Roll out half a batch of bread dough, arrange on the pizza pan, and allow to rest for half an hour.


Spread one jar of roasted tomatoes, sliced zucchini, shredded fresh basil, new garlic, and some walla walla onions over the base. Cover with mozzarella cheese and bake.

Tuesday, July 8, 2014

The Great Weeding

We have been gone for three weeks, walking across England. Late June and early July is not a bad time to leave Corvallis or the garden. I missed the trash piles of students moving out, the last few grey rainy days, and the end of cherry and pea season. Other than that, the garden was all in and growing, but not producing anything I had to process for winter.  That being said, it did grow while I was gone and the innocent weedy plants, like nasturtiums and amaranth, which I often leave to keep the insects happy, took over several beds.
I have been hacking back for two days now. I have a system, developed over the years, for such occasions. I start in the back bed, weeding, transplanting, mulching, repairing the hoses, tying up the vines-- whatever needs to be done for that bed—and then I trim out the grass around it and move onto the next. It is very efficient. All of the tools are out at once, which reduces the wandering around factor. I can always tell where I left off, if I am called away for a meeting or phone call, because the bed is not trimmed out yet.  There’s immediate gratification that comes with seeing a neatly mulched and trimmed bed, even if it is only the first, that would not happen if I weeded all of them at once. And it reduces the number of blisters I get from too much aggressive trimming. When I have finished one side of the garden, I turn on the soaker hoses and move over to the other side, watching for leaks and sprays as I work. When the back gardens are done, I move to the front.
While I was working this morning, I was very aware of all of the other creatures that use my veg garden. The few old peas that were left on the vines had been nibbled out; someone had gnawed through the seams and eaten the peas. I found a small rodent nest behind the lovage, where someone else had dragged a few stalks of ceremonial wheat in for a snack. There was a small pile of possum poop in the back of the potato bed and a young pumpkin hidden in the grass between the beds, half eaten. As I trimmed, I encountered ants and spiders, pillbugs and the occasional slug. Honeybees and bumblebees where disturbed when I pulled out a huge borage plant. I could see where Bunzilla had chomped on a low hanging kale leaf and where the cats had been napping under the rhubarb. Fortunately, the chickens had been too interested in dropped cherries a few days ago when they were loose to wreck havoc on any plants, although there was signs of a dust bath up near the house. Life clearly goes on in the back yard when I am not around, perhaps even more so.
The back garden in now pretty much in order. The vines are tamed, the potatoes mulched, the beds trimmed for the summer. There will not be another spurt of rampant growth that will need to be reigned in again; the season is about to dry out, the grass is ready to go dormant for the summer, and I will be home to keep an eye on things. The leeks and parsnips are breathing a sigh of relief, but I don’t know about the other living creatures.

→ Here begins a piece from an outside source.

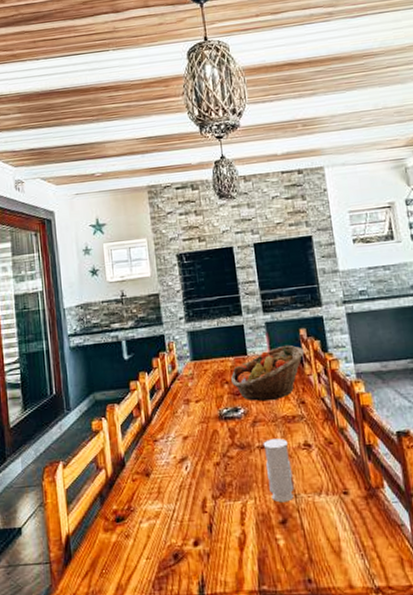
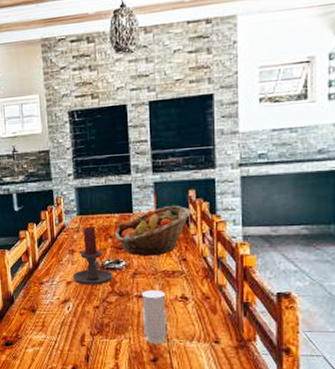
candle holder: none [189,371,232,439] -> present [72,225,113,285]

Summer Salad-- good for a warm day when you do not feel like cooking

Chop half a red onion and a couple of stalks of celery. Toss in the bowl. Add a can of garbanzo beans and a can of tuna. Toss with about a quarter of a cup of mayo, a gulp of red wine vinegar, some pepper and chopped basil (fresh is nice, but dried will do). Arrange on a bed of lettuce. You can get fancy and add hard-boiled eggs or sliced tomatoes around the edges.  Weirdly enough, french fries are a nice touch.